La prevedibile Stoccarda
In questo periodo siamo abituati a parlare del tennis WTA come di un movimento estremamente equilibrato e imprevedibile, nel quale ogni risultato è possibile. Invece per una volta il torneo di Stoccarda è andato in controtendenza, con più conferme che sorprese. Dopo la rinuncia di Simona Halep per i postumi di Fed Cup, le prime due teste di serie erano Naomi Osaka e Petra Kvitova, ed entrambe sono approdate in semifinale. Che poi non si siano incontrate è dipeso non da una sconfitta ma da un forfait (di Osaka), e in finale Kvitova ha ribadito i valori del ranking vincendo contro Kontaveit in due set (6-3, 7-6).
Questo però non significa che in Germania non siano emersi temi interessanti. Cito quattro nomi: Azarenka, Osaka, Kontaveit e Kvitova. L’unica testa di serie importante caduta prima dei quarti è stata la campionessa in carica Karolina Pliskova, fermata 4-6, 6-3, 6-4 da Victoria Azarenka. Dopo la finale di Monterrey Vika ha dimostrato di essere di nuovo capace di un tennis di alto livello, anche su un terreno non ideale per lei come la terra battuta. Probabilmente non è ancora in grado di tenere il ritmo e la pressione dei tempi d’oro, ma tecnicamente i colpi si sono rafforzati rispetto a qualche mese fa, e questo le permette di misurarsi alla pari contro giocatrici davvero forti. Sommato al successo contro Kerber a Monterrey, questo è infatti il secondo della stagione contro una Top 10.

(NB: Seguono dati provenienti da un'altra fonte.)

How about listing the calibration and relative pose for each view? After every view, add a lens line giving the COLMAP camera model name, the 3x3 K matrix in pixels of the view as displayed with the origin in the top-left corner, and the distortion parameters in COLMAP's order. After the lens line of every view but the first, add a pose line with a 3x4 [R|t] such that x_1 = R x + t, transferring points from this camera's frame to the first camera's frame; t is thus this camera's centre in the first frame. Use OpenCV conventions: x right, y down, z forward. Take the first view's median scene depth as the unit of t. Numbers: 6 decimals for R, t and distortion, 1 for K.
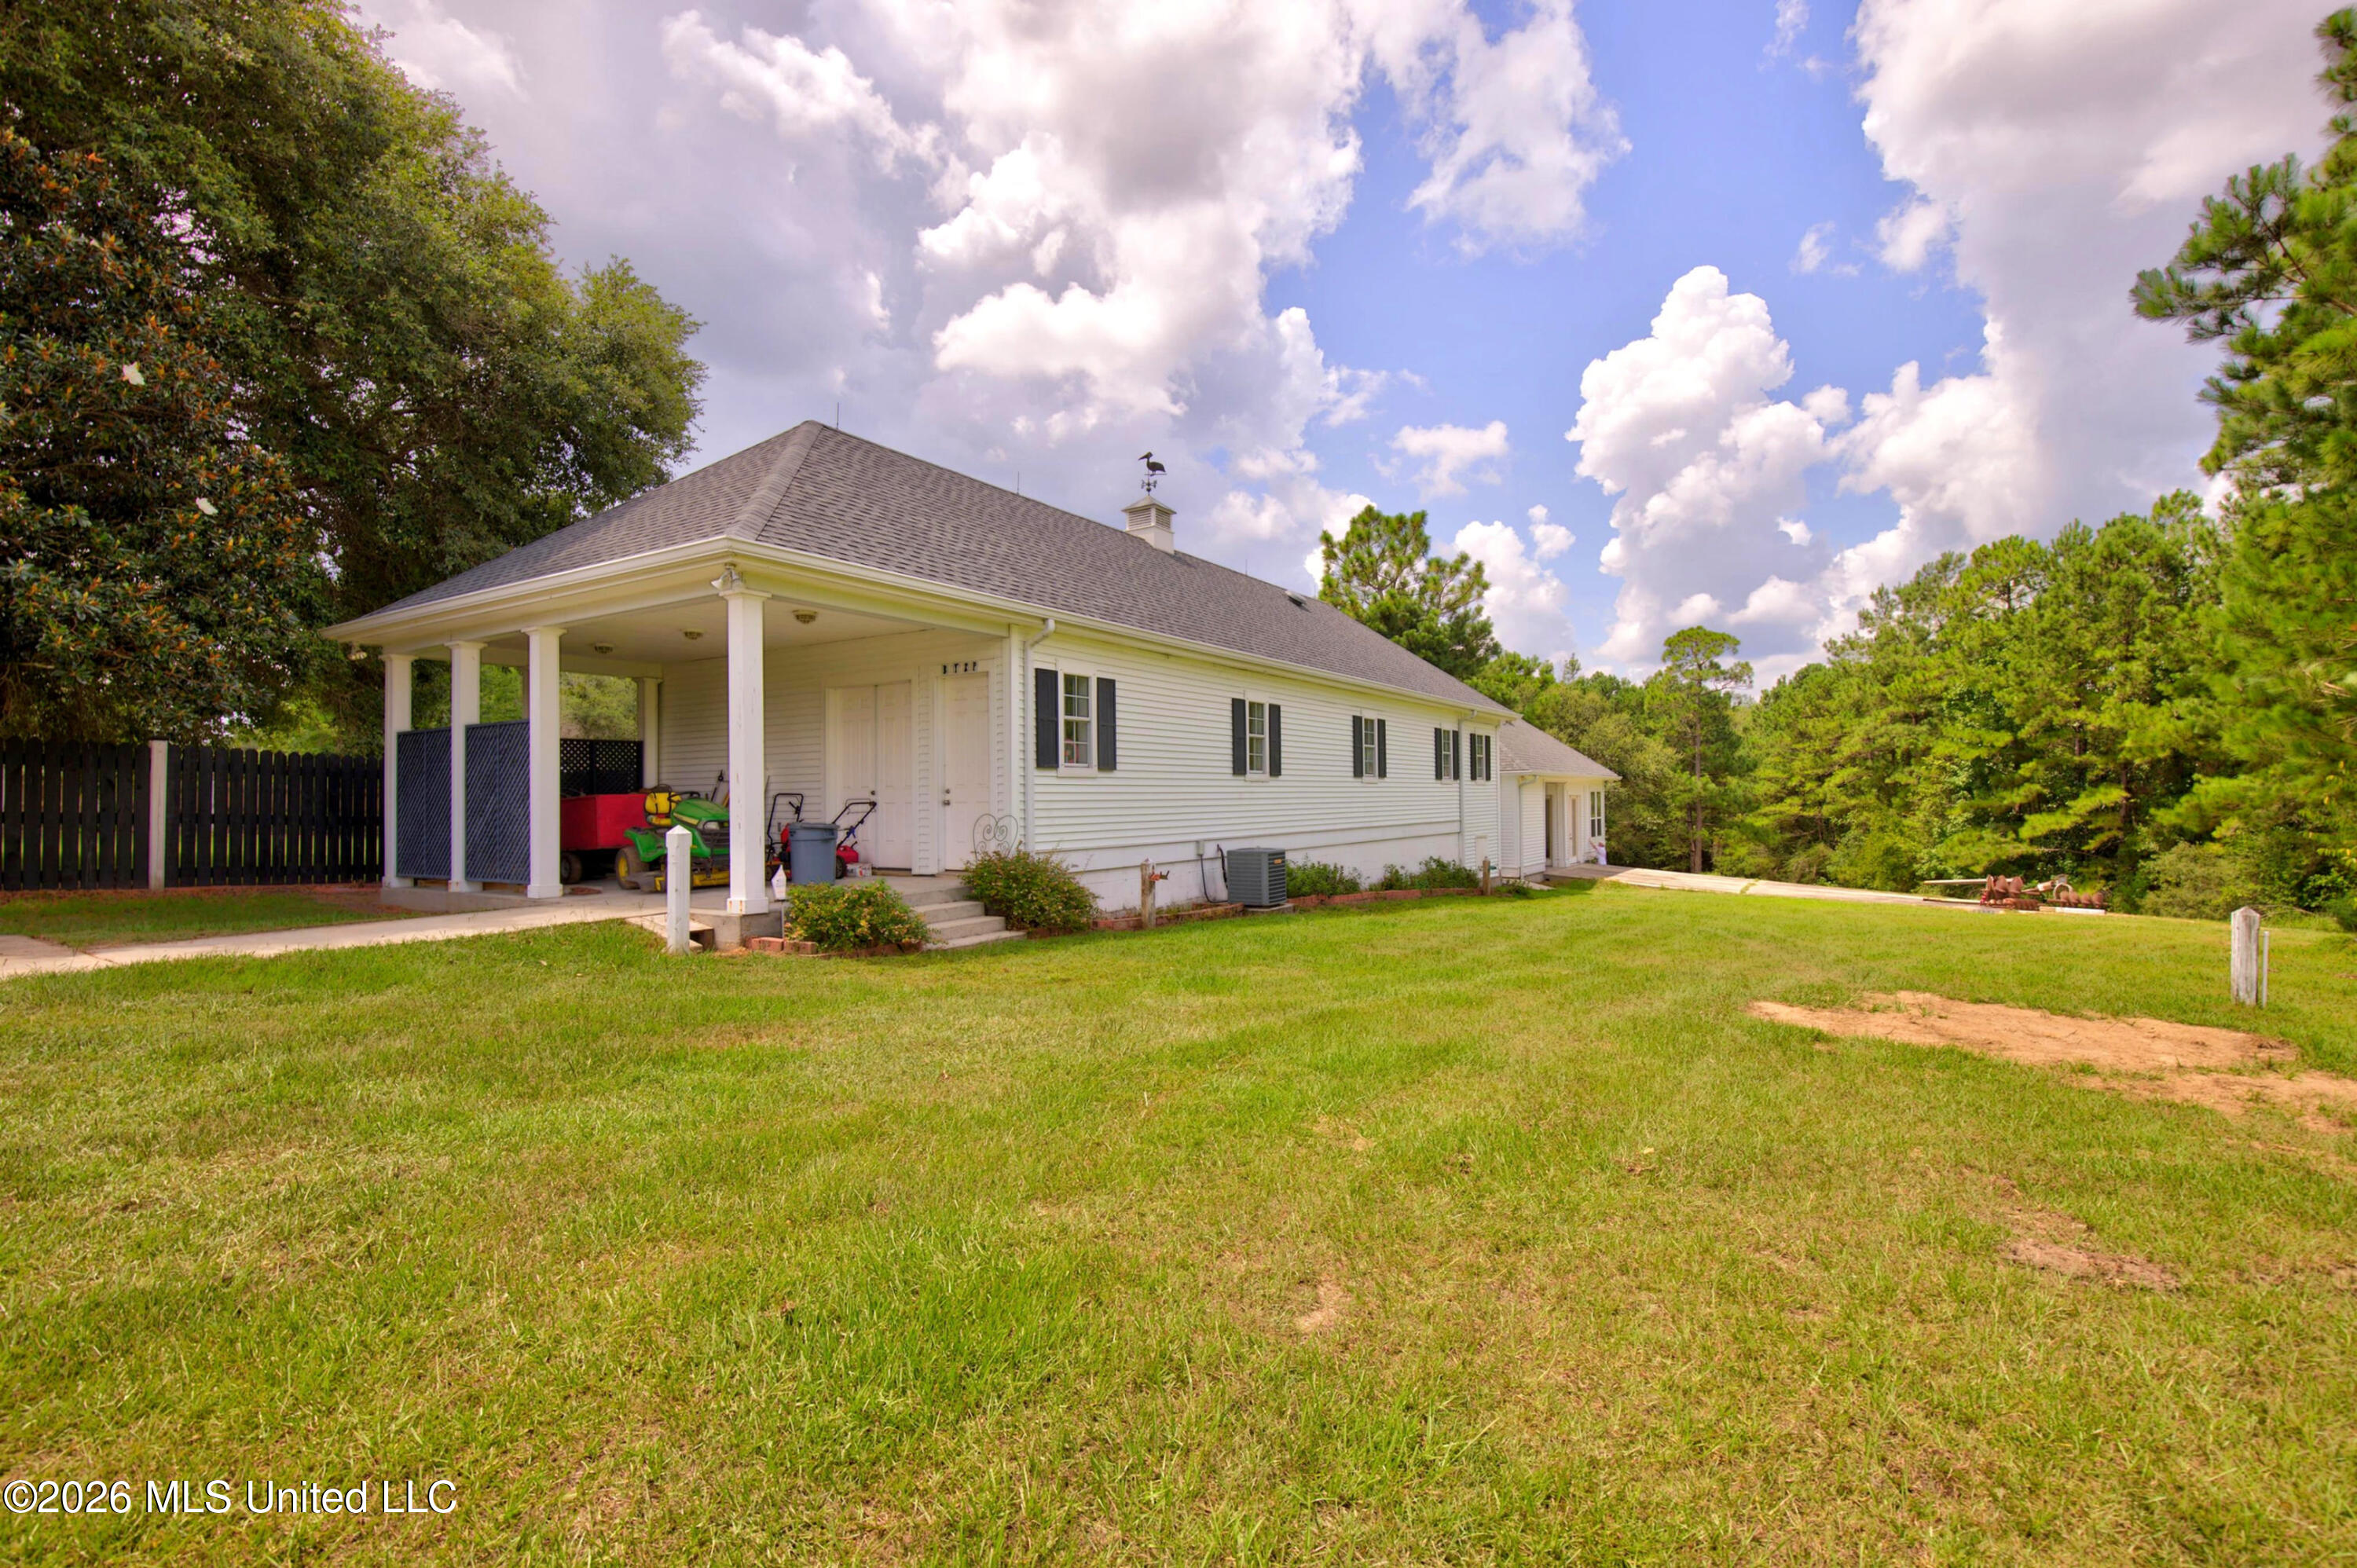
lens RADIAL K [[1059.6, 0, 1178.5], [0, 1059.6, 784.0], [0, 0, 1]] dist [0.000600, 0.000040]
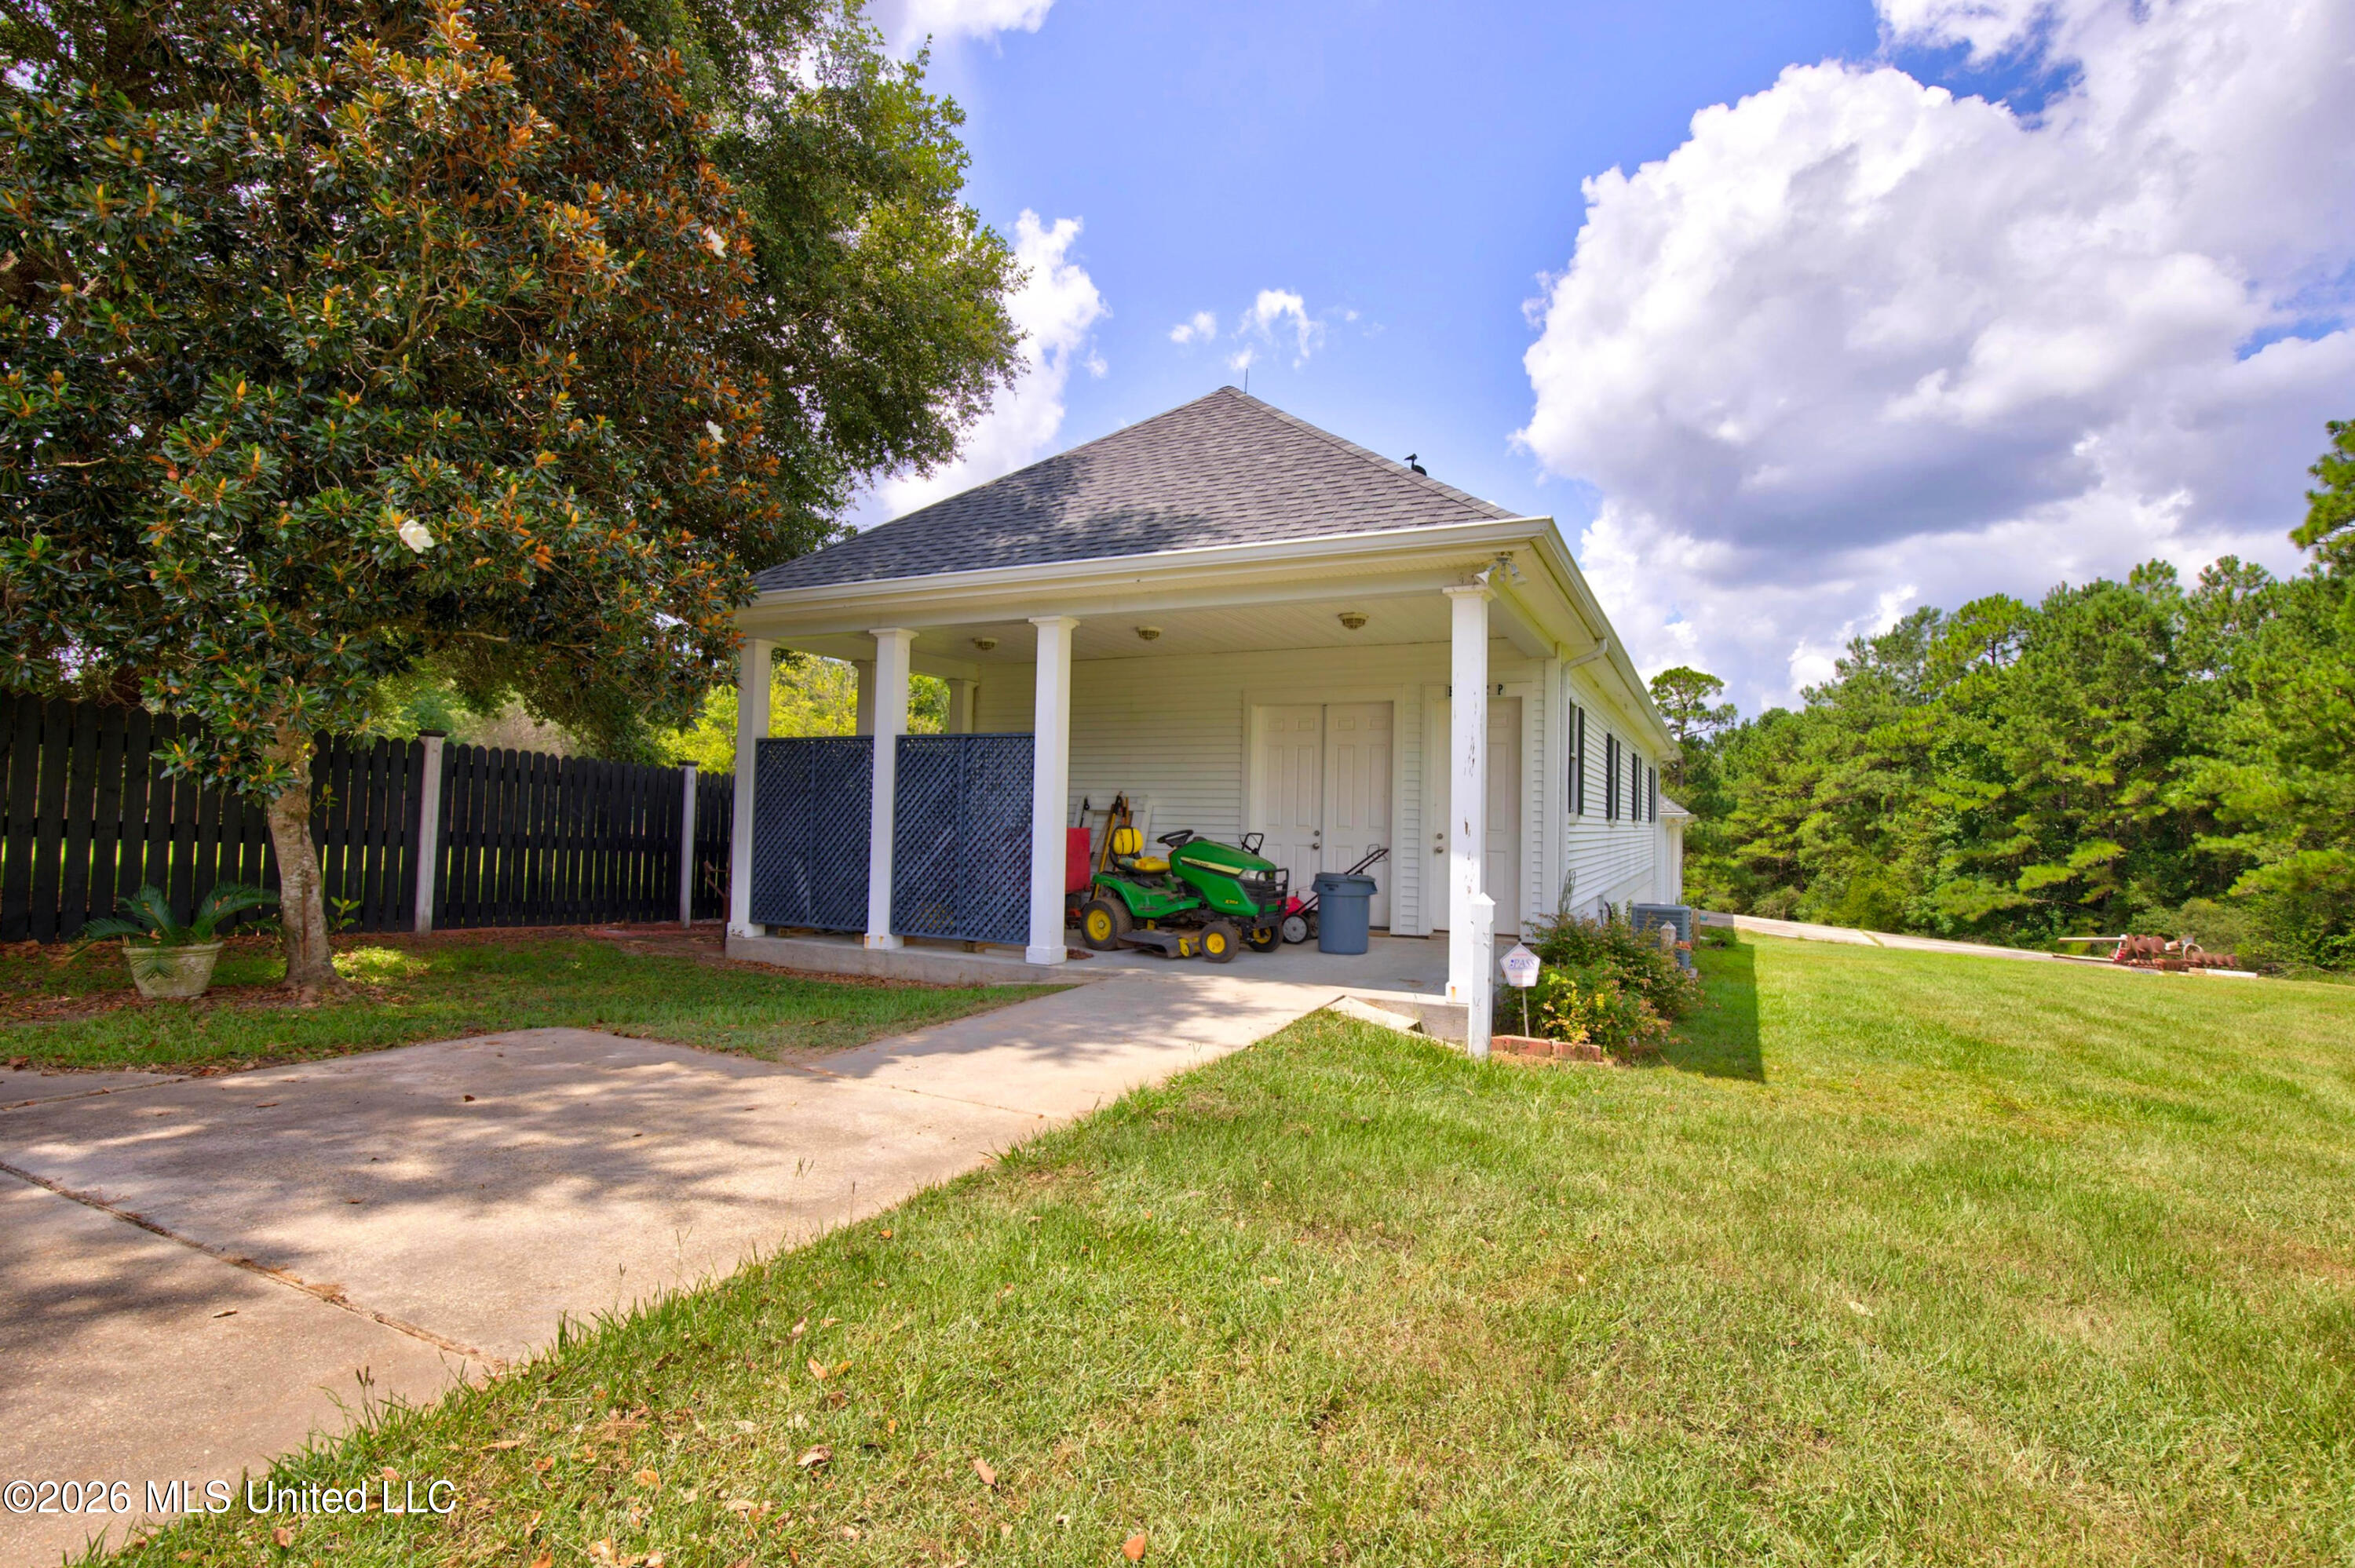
lens RADIAL K [[1080.2, 0, 1175.1], [0, 1080.2, 775.4], [0, 0, 1]] dist [0.001604, 0.000372]
pose [[0.994347, 0.036948, 0.099543, -0.117721], [-0.034432, 0.999046, -0.026874, -0.002207], [-0.100441, 0.023295, 0.994670, 0.038783]]
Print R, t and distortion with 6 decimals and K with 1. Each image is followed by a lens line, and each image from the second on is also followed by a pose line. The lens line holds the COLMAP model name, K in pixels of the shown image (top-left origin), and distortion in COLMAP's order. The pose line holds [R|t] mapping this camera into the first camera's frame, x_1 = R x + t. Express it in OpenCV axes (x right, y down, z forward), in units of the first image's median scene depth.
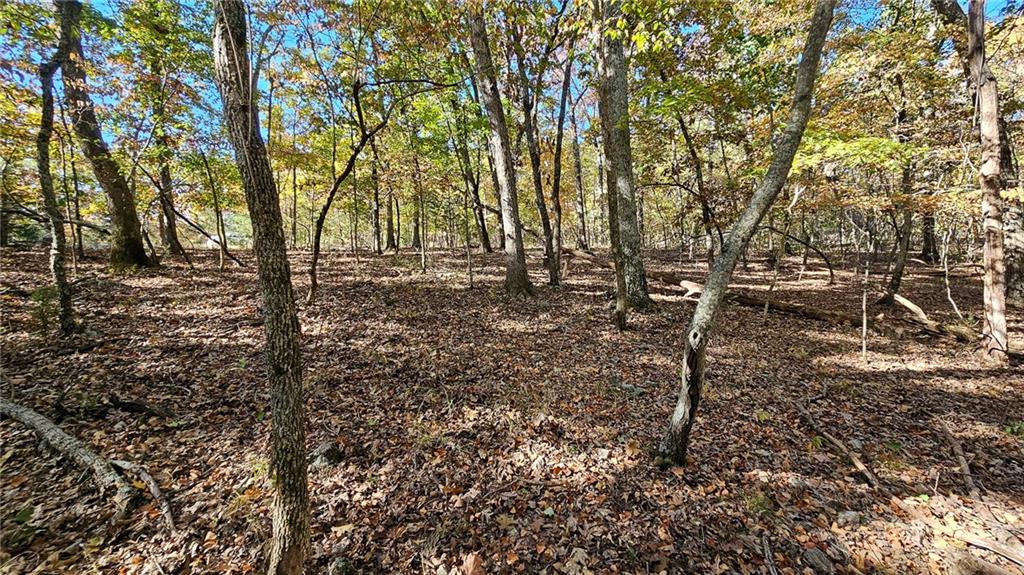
lens RADIAL K [[417.3, 0, 514.5], [0, 417.3, 292.5], [0, 0, 1]] dist [0.000056, 0.000992]
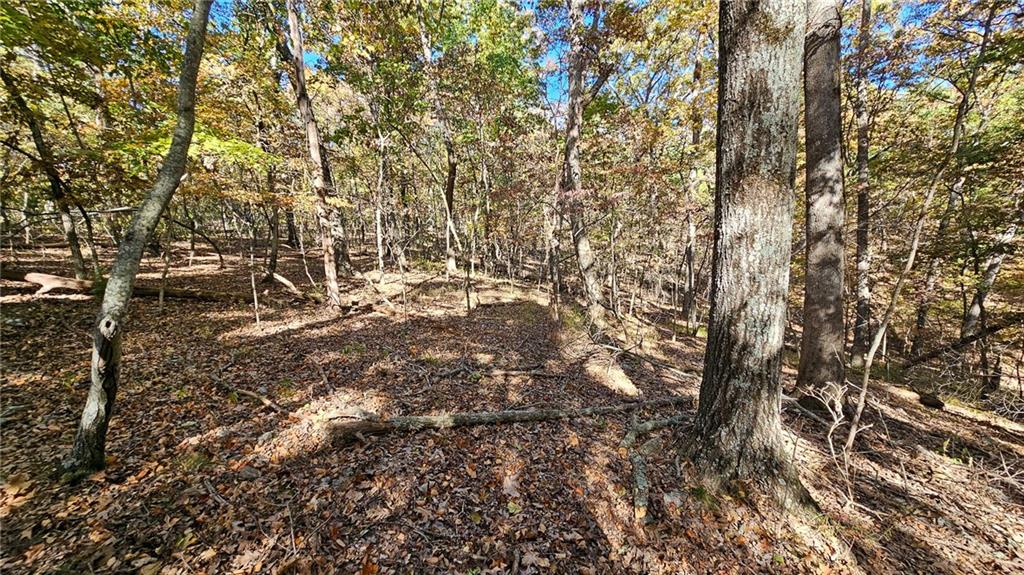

Il maggiore problema rimane la fragilità fisica. In Messico al successo contro Kerber aveva fatto seguito il ritiro in finale con Muguruza; in Germania dopo la vittoria su Pliskova è arrivato il ritiro contro Anett Kontaveit (5-7, 7-5, 3-0). Prima però abbiamo avuto modo di verificare che sul piano agonistico ci sono ancora scorie da smaltire sotto forma di “braccino”; e penso che sia soprattutto dovuta a questa banale ragione l’incapacità di chiudere il match una volta che si era trovata avanti 7-5, 5-4 e servizio di fronte ad Anett.
A Stoccarda la giocatrice per me più interessante da seguire era Naomi Osaka, alla prima esperienza sulla terra europea da numero 1 del mondo, e quindi con tutta un’altra attenzione rispetto allo scorso anno, quando aveva raccolto ben poco tra Madrid, Roma e Roland Garros. Devo confessare che dai due match che ha vinto non sono riuscito a chiarirmi del tutto le idee. Sul piano tattico c’è stato un aggiustamento dopo gli sbandamenti mostrati a Indian Wells e Miami: rispetto ai tornei americani si è rivista una maggiore attenzione nelle scelte di gioco, evitando i cambi lungolinea troppo frequenti e rischiosi del mese scorso, a favore di schemi più simili a quelli che le hanno permesso di vincere in Australia.
Il passaggio a vuoto che ha attraversato contro Donna Vekic (6-3, 4-6, 7-6) probabilmente è in parte dovuto al problema muscolare agli addominali che l’ha poi costretta al forfait; ma in parte mi è sembrato legato anche a distrazione mentale: semplici errori esecutivi, limitati una volta che il punteggio complicato (sotto 1-5 nel terzo set) l’ha “obbligata” a recuperare la concentrazione. Resta però il fatto che né Hsieh (battuta per la prima volta in carriera in due set), né Vekic si possono considerare delle specialiste della terra, e quindi nemmeno un punto di riferimento di primo livello per misurare il rendimento di Naomi sul rosso.
Ogni volta che la seguo ho la sensazione di una giocatrice di enormi potenzialità, in particolare per come riesce a ottenere vincenti dando l’impressione di avere ancora del margine. Poi però commette errori evitabilissimi che mi riportano alla realtà, perché nel bilancio di una partita di tennis è fondamentale la capacità di limitare i gratuiti, e certi errori di Naomi sono così gratuiti da risultare inattesi per una tennista del suo livello; anche perché quando ha vinto gli Slam era riuscita sostanzialmente a evitarli.